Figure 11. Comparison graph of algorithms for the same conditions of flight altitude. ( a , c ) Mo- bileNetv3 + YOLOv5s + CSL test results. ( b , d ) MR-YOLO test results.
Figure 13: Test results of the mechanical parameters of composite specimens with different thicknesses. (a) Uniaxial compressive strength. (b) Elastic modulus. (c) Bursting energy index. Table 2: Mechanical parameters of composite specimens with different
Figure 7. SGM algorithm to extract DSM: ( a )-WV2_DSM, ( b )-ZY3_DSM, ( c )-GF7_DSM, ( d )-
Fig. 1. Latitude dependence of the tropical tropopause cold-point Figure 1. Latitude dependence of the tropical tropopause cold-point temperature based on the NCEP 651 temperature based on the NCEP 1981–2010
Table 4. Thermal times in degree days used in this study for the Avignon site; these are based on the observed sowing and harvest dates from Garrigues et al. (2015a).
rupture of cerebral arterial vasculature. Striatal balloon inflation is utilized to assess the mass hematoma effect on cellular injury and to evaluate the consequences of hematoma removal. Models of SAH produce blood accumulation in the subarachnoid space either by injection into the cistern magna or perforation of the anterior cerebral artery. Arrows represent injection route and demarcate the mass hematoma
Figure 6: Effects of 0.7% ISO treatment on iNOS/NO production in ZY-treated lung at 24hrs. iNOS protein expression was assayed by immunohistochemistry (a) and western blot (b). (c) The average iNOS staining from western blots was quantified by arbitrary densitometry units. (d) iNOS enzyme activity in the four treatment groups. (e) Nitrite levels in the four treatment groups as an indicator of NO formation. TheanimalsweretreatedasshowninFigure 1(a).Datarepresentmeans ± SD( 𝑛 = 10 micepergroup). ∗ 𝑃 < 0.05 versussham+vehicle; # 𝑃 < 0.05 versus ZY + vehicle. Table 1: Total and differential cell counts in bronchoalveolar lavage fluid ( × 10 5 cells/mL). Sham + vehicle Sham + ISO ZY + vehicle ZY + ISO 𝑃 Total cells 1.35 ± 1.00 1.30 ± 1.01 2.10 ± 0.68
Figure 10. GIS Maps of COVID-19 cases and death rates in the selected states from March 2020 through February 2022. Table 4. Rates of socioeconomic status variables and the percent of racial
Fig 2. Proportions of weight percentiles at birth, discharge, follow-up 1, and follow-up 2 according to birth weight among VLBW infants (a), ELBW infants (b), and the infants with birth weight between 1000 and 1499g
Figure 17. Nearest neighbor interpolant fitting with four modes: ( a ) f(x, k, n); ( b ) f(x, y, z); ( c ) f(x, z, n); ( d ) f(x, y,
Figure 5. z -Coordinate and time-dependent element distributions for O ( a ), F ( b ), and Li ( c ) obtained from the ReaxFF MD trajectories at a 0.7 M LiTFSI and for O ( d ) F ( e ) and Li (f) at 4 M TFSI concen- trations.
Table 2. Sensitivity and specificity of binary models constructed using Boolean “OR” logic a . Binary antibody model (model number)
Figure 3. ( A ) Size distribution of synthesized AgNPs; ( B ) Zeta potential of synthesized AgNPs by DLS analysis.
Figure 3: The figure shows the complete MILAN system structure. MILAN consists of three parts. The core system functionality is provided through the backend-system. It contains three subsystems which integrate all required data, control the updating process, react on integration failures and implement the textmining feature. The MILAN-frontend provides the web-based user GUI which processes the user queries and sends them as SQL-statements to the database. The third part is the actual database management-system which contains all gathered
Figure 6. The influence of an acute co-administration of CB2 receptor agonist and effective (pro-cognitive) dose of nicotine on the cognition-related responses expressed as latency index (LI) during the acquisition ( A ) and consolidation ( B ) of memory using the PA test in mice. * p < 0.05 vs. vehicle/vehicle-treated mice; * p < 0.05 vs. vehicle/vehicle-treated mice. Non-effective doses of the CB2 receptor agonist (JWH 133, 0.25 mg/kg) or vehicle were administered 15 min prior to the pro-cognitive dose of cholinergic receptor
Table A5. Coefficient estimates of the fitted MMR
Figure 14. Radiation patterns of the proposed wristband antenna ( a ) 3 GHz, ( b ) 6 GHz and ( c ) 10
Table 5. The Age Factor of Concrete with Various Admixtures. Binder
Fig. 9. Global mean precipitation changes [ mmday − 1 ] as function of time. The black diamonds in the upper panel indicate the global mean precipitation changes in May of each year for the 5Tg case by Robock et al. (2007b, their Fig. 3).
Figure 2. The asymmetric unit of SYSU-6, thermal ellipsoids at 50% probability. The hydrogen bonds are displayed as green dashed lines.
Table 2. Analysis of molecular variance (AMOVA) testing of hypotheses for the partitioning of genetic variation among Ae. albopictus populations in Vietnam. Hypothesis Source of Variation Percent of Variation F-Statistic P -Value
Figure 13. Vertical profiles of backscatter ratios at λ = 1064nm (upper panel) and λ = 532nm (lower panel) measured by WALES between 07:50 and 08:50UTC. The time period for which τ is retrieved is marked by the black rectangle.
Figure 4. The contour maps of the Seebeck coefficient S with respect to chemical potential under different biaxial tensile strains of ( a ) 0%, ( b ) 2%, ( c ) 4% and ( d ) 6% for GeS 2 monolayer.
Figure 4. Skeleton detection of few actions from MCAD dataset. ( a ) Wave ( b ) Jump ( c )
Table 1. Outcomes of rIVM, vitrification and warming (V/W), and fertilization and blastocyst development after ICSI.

##########

- EXERCISE -
Sift the material for lines that include the word "using", and copy each one.

- PROBLEM SOLUTION -
Table 2. Sensitivity and specificity of binary models constructed using Boolean “OR” logic a . Binary antibody model (model number)
Figure 6. The influence of an acute co-administration of CB2 receptor agonist and effective (pro-cognitive) dose of nicotine on the cognition-related responses expressed as latency index (LI) during the acquisition ( A ) and consolidation ( B ) of memory using the PA test in mice. * p < 0.05 vs. vehicle/vehicle-treated mice; * p < 0.05 vs. vehicle/vehicle-treated mice. Non-effective doses of the CB2 receptor agonist (JWH 133, 0.25 mg/kg) or vehicle were administered 15 min prior to the pro-cognitive dose of cholinergic receptor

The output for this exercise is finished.